A 2010 study performed by the Harvard School of Public Health estimated that the total cost of medical malpractice claims in the U.S. was $55.6 billion, of which $45.6 billion was spent on defensive medicine. The fact that almost 2.4 percent of the nation’s entire health care expenditure is spent on redundant, often ineffective treatments and tests is not surprising to most of the medical community which has decried the scourge of spurious malpractice claims for decades.
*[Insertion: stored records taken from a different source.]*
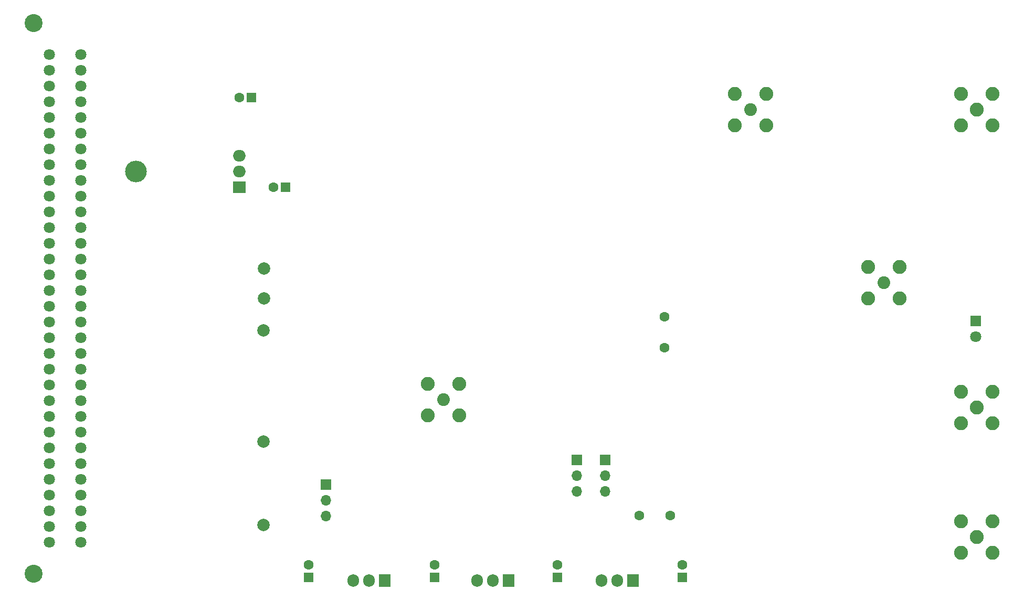
<source format=gbr>
G04 #@! TF.GenerationSoftware,KiCad,Pcbnew,(5.1.9)-1*
G04 #@! TF.CreationDate,2021-01-23T21:36:54+01:00*
G04 #@! TF.ProjectId,RF_frequency_modulator,52465f66-7265-4717-9565-6e63795f6d6f,1.2*
G04 #@! TF.SameCoordinates,Original*
G04 #@! TF.FileFunction,Soldermask,Bot*
G04 #@! TF.FilePolarity,Negative*
%FSLAX46Y46*%
G04 Gerber Fmt 4.6, Leading zero omitted, Abs format (unit mm)*
G04 Created by KiCad (PCBNEW (5.1.9)-1) date 2021-01-23 21:36:54*
%MOMM*%
%LPD*%
G01*
G04 APERTURE LIST*
%ADD10O,1.700000X1.700000*%
%ADD11R,1.700000X1.700000*%
%ADD12C,2.900000*%
%ADD13C,1.800000*%
%ADD14C,1.600000*%
%ADD15R,1.600000X1.600000*%
%ADD16R,1.800000X1.800000*%
%ADD17C,2.250000*%
%ADD18C,2.050000*%
%ADD19C,2.000000*%
%ADD20R,1.905000X2.000000*%
%ADD21O,1.905000X2.000000*%
%ADD22O,3.500000X3.500000*%
%ADD23R,2.000000X1.905000*%
%ADD24O,2.000000X1.905000*%
G04 APERTURE END LIST*
D10*
X175000000Y-126080000D03*
X175000000Y-123540000D03*
D11*
X175000000Y-121000000D03*
D12*
X82800000Y-139400000D03*
X82800000Y-50500000D03*
D13*
X90420000Y-55580000D03*
X90420000Y-58120000D03*
X90420000Y-60660000D03*
X90420000Y-63200000D03*
X90420000Y-65740000D03*
X90420000Y-68280000D03*
X90420000Y-70820000D03*
X90420000Y-73360000D03*
X90420000Y-75900000D03*
X90420000Y-78440000D03*
X90420000Y-80980000D03*
X90420000Y-83520000D03*
X90420000Y-86060000D03*
X90420000Y-88600000D03*
X90420000Y-91140000D03*
X90420000Y-93680000D03*
X90420000Y-96220000D03*
X90420000Y-98760000D03*
X90420000Y-101300000D03*
X90420000Y-103840000D03*
X90420000Y-106380000D03*
X90420000Y-108920000D03*
X90420000Y-111460000D03*
X90420000Y-114000000D03*
X90420000Y-116540000D03*
X90420000Y-119080000D03*
X90420000Y-121620000D03*
X90420000Y-124160000D03*
X90420000Y-129240000D03*
X90420000Y-126700000D03*
X90420000Y-131780000D03*
X90420000Y-134320000D03*
X85340000Y-55580000D03*
X85340000Y-58120000D03*
X85340000Y-60660000D03*
X85340000Y-63200000D03*
X85340000Y-65740000D03*
X85340000Y-68280000D03*
X85340000Y-70820000D03*
X85340000Y-73360000D03*
X85340000Y-75900000D03*
X85340000Y-78440000D03*
X85340000Y-80980000D03*
X85340000Y-83520000D03*
X85340000Y-86060000D03*
X85340000Y-88600000D03*
X85340000Y-91140000D03*
X85340000Y-93680000D03*
X85340000Y-96220000D03*
X85340000Y-98760000D03*
X85340000Y-101300000D03*
X85340000Y-103840000D03*
X85340000Y-106380000D03*
X85340000Y-108920000D03*
X85340000Y-111460000D03*
X85340000Y-114000000D03*
X85340000Y-116540000D03*
X85340000Y-119080000D03*
X85340000Y-121620000D03*
X85340000Y-124160000D03*
X85340000Y-129240000D03*
X85340000Y-126700000D03*
X85340000Y-131780000D03*
X85340000Y-134320000D03*
D14*
X184600000Y-102900000D03*
X184600000Y-97900000D03*
X180500000Y-130000000D03*
X185500000Y-130000000D03*
X187500000Y-138000000D03*
D15*
X187500000Y-140000000D03*
X167300000Y-140000000D03*
D14*
X167300000Y-138000000D03*
X147500000Y-138000000D03*
D15*
X147500000Y-140000000D03*
X127200000Y-140000000D03*
D14*
X127200000Y-138000000D03*
X121500000Y-77000000D03*
D15*
X123500000Y-77000000D03*
X118000000Y-62500000D03*
D14*
X116000000Y-62500000D03*
D16*
X234800000Y-98600000D03*
D13*
X234800000Y-101140000D03*
D11*
X130000000Y-125000000D03*
D10*
X130000000Y-127540000D03*
X130000000Y-130080000D03*
D17*
X146460000Y-113840000D03*
X146460000Y-108760000D03*
X151540000Y-108760000D03*
X151540000Y-113840000D03*
D18*
X149000000Y-111300000D03*
D17*
X217460000Y-94940000D03*
X217460000Y-89860000D03*
X222540000Y-89860000D03*
X222540000Y-94940000D03*
D18*
X220000000Y-92400000D03*
X198500000Y-64500000D03*
D17*
X201040000Y-67040000D03*
X201040000Y-61960000D03*
X195960000Y-61960000D03*
X195960000Y-67040000D03*
D11*
X170500000Y-121000000D03*
D10*
X170500000Y-123540000D03*
X170500000Y-126080000D03*
D19*
X119900000Y-100100000D03*
X120000000Y-95000000D03*
X120000000Y-90100000D03*
X119900000Y-118100000D03*
X119900000Y-131500000D03*
D20*
X179500000Y-140500000D03*
D21*
X176960000Y-140500000D03*
X174420000Y-140500000D03*
X154420000Y-140500000D03*
X156960000Y-140500000D03*
D20*
X159500000Y-140500000D03*
X139500000Y-140500000D03*
D21*
X136960000Y-140500000D03*
X134420000Y-140500000D03*
D22*
X99340000Y-74460000D03*
D23*
X116000000Y-77000000D03*
D24*
X116000000Y-74460000D03*
X116000000Y-71920000D03*
D17*
X232460000Y-110060000D03*
X237540000Y-110060000D03*
X237540000Y-115140000D03*
X232460000Y-115140000D03*
X235000000Y-112600000D03*
X232460000Y-130960000D03*
X237540000Y-130960000D03*
X237540000Y-136040000D03*
X232460000Y-136040000D03*
X235000000Y-133500000D03*
X235000000Y-64500000D03*
X232460000Y-67040000D03*
X237540000Y-67040000D03*
X237540000Y-61960000D03*
X232460000Y-61960000D03*
M02*

</source>
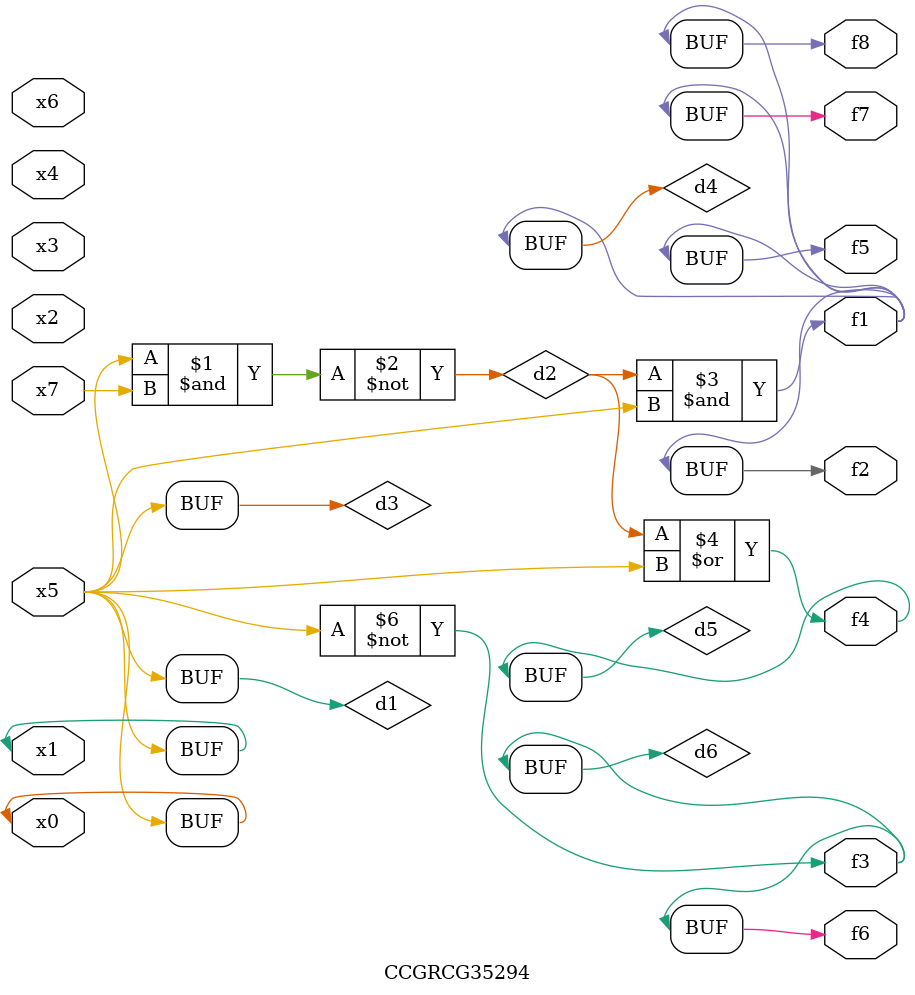
<source format=v>
module CCGRCG35294(
	input x0, x1, x2, x3, x4, x5, x6, x7,
	output f1, f2, f3, f4, f5, f6, f7, f8
);

	wire d1, d2, d3, d4, d5, d6;

	buf (d1, x0, x5);
	nand (d2, x5, x7);
	buf (d3, x0, x1);
	and (d4, d2, d3);
	or (d5, d2, d3);
	nor (d6, d1, d3);
	assign f1 = d4;
	assign f2 = d4;
	assign f3 = d6;
	assign f4 = d5;
	assign f5 = d4;
	assign f6 = d6;
	assign f7 = d4;
	assign f8 = d4;
endmodule

</source>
Defensive medicine has long been a fixture in the practice of medicine. In some cases, it involves performing services that are unnecessary, and, in others, prevents providers from performing potential beneficial procedures that also risk exposure to litigation.
Let’s say a healthy 18 year old male is diagnosed with the flu. He is also coughing nonstop, a known symptom of the flu, which is causing soreness in his ribs. The doctor may order a CT scan of his chest, even though he/she is 99.9% confident it is nothing of concern.
The physician bypasses his own expertise, in order to prevent a potential lawsuit. This is an example of defensive medicine.
The consequences of practicing defensive medicine include a higher financial cost to patients, lower quality of care, and a degraded physician-patient relationship.
In one study of 800 Pennsylvania physicians, 92 percent ordered imaging tests and diagnostic procedures merely for confirmation. Among this same population, 42 percent avoided patients with health complications as well as performing procedures with an elevated risk.
Defensive practices are all too common among physicians who are desperate to avoid stressful, costly litigation. Although other factors also undergird the practice of defensive medicine including genuine concern about patient welfare, over-utilization of private insurance and an organizational interest in maximizing patient care revenue, potential lawsuits is the primary component of the defensive medical culture; one report on California ER physicians from 2001 to 2005 found that 50 percent performed their duties in a manner designed to minimize malpractice litigation.
What may be a more compelling factor than the threat of litigation are physician and patient expectations. Many clinicians are eager to use a greater array of diagnostic procedures when confronted with patient experiencing severe pain events. While many physicians are willing to explain how additional testing may only produce confusion, most tend to surrender to patient requests for more tests and treatments.
Unfortunately, the specter of malpractice has been a component of practicing medicine for so long, that defensive medicine has become too entrenched to remove. Many in the medical and, especially, the insurance industries have pointed to tort reform as a solution. While the number of claims and malpractice insurance premiums have dropped in states where tort reform has passed, it hasn’t diminished the practice of defensive medicine.
Texas, Georgia and South Carolina passed laws that insulated ER doctors from lawsuits almost ten years ago. After examining almost 3.8 million ER visits in these three states and others without such laws, researchers found that ER physicians under tort protection ordered almost an identical number of MRIs and CAT scans as those physicians serving without such protections.
Defensive medicine is endemic to modern health care, and because it is a multidimensional issue, it is unlikely to be resolved with a few policy changes. Medical education must be re-attuned to the financial realities of patients, and there must be a decisive change in the professional culture that rewards too much patient care.